Use the weak reference everywhere

task = Task { [weak self] in
    repeat {
        self?.performSomeWork()
    } while !Task.isCancelled
}

In this example it looks pretty clean to do this but in real code you might not be able to have the nullability in which case you’d end up using guard or if let to unwrap things (just be careful on scope).

Manually break the cycle

task?.cancel()

For this you’d have to have some other code get a reference to the task and call cancel() at the appropriate time.

Be careful

Another thing you might try to break the cycle is using the capture groups.

task = Task { [performSomeWork] in
    repeat {
        performSomeWork()
    } while !Task.isCancelled
}

For this example we are back to retain cycle city.

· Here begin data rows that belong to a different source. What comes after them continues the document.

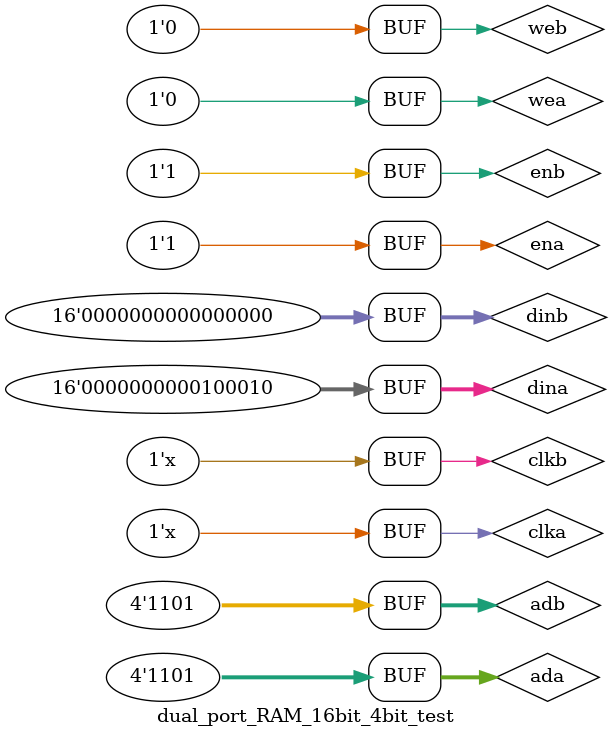
<source format=v>
`timescale 1ns / 1ps


module dual_port_RAM_16bit_4bit_test;

	// Inputs
	reg wea;
	reg ena;
	reg clka;
	reg web;
	reg enb;
	reg clkb;
	reg [15:0] dina;
	reg [15:0] dinb;
	reg [3:0] ada;
	reg [3:0] adb;

	// Outputs
	wire [15:0] outa;
	wire [15:0] outb;

	// Instantiate the Unit Under Test (UUT)
	dual_port_RAM_16bit_4bit uut (
		.wea(wea), 
		.ena(ena), 
		.clka(clka), 
		.web(web), 
		.enb(enb), 
		.clkb(clkb), 
		.dina(dina), 
		.dinb(dinb), 
		.ada(ada), 
		.adb(adb), 
		.outa(outa), 
		.outb(outb)
	);
	
	always #20 clka=~clka;
	always #20 clkb=~clkb;
	
	initial begin
		// Initialize Inputs
		wea = 0;
		ena = 0;
		clka = 0;
		web = 0;
		enb = 0;
		dina = 0;
		dinb = 0;
		ada = 0;
		adb = 0;
		#15;
		clkb = 0;
		ena=1;
		#40;
		ada=10;
		#40;
		wea=1;
		#40;
		dina=852;
		#40;
		wea=0;
		#40;
		ada=5;
		#40;
		ada=10;
		#40;
		#80;
		enb=1;
		adb=10;
		wea=1;
		#40;
		ada=13;
		#40;
		dina=34;
		#40;
		wea=0;
		#40;
		ada=5;
		#40;
		ada=13;
		#40;
		#80;
		enb=1;
		adb=13;

	end
      
endmodule


</source>
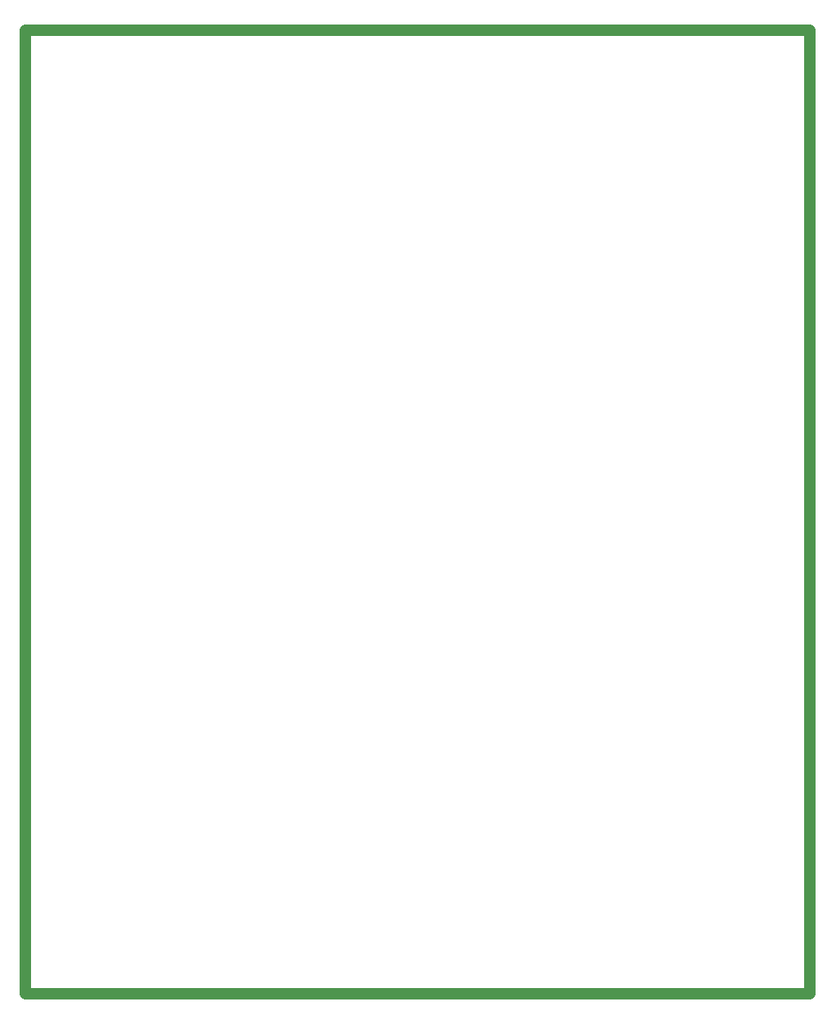
<source format=gko>
%FSLAX23Y23*%
%MOIN*%
%SFA1B1*%

%IPPOS*%
%ADD80C,0.047240*%
%LNvcu-1*%
%LPD*%
G54D80*
X0Y40D02*
X3200D01*
Y3970D02*
Y40D01*
X0Y3970D02*
X3200D01*
X0D02*
Y40D01*
M02*
</source>
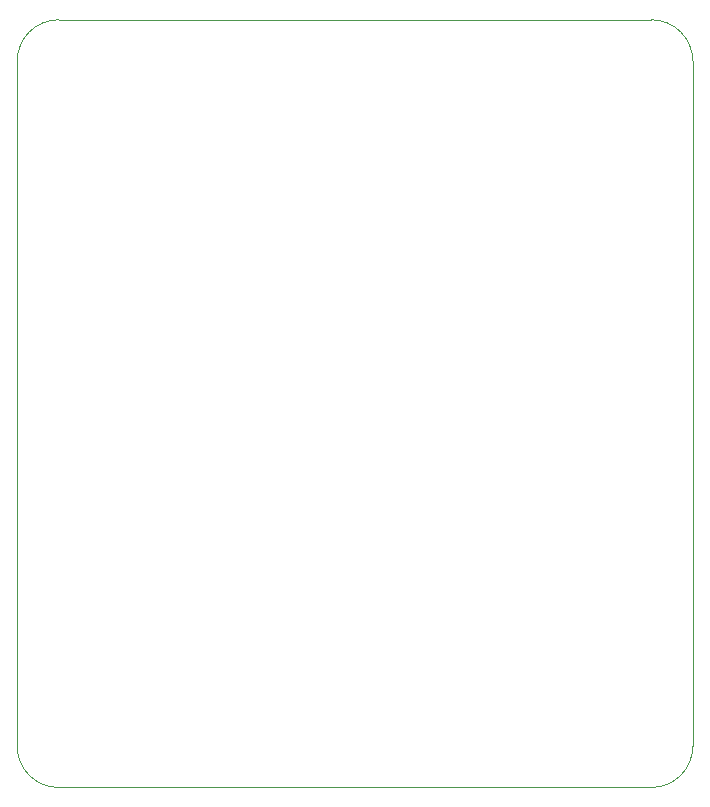
<source format=gbr>
%TF.GenerationSoftware,KiCad,Pcbnew,5.1.5+dfsg1-2build2*%
%TF.CreationDate,2021-10-16T11:12:39+01:00*%
%TF.ProjectId,bluePillG,626c7565-5069-46c6-9c47-2e6b69636164,rev?*%
%TF.SameCoordinates,Original*%
%TF.FileFunction,Profile,NP*%
%FSLAX46Y46*%
G04 Gerber Fmt 4.6, Leading zero omitted, Abs format (unit mm)*
G04 Created by KiCad (PCBNEW 5.1.5+dfsg1-2build2) date 2021-10-16 11:12:39*
%MOMM*%
%LPD*%
G04 APERTURE LIST*
%TA.AperFunction,Profile*%
%ADD10C,0.050000*%
%TD*%
G04 APERTURE END LIST*
D10*
X22901000Y-46900020D02*
X22900000Y-104900000D01*
X80100000Y-104900000D02*
G75*
G02X76600000Y-108400000I-3500000J0D01*
G01*
X26400000Y-108400000D02*
G75*
G02X22900000Y-104900000I0J3500000D01*
G01*
X76600000Y-43400000D02*
X26400000Y-43400000D01*
X76600000Y-43400000D02*
G75*
G02X80100000Y-46900000I0J-3500000D01*
G01*
X22900000Y-46900000D02*
G75*
G02X26400000Y-43400000I3500000J0D01*
G01*
X76600000Y-108400000D02*
X26400000Y-108400000D01*
X80100000Y-104900000D02*
X80100000Y-86000000D01*
X80100000Y-46900000D02*
X80100000Y-86000000D01*
M02*

</source>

The issue is instance methods have an implicit reference to self so this won’t do the job.

The capture group would indeed work if we are getting a reference to something that doesn’t have a self reference for example instance properties.

You could write a unit to verify that the reference does not leak something like this. In this example though you’d need to add a short delay before you set the system under test to nil to ensure that the Task has had enough time to start working and take any strong reference you want to validate is held correctly.

Conclusion

Retain cycles are a pain and the ol’ chuck a weak on things doesn’t always work so it’s worth writing tests and using instruments to hunt things down.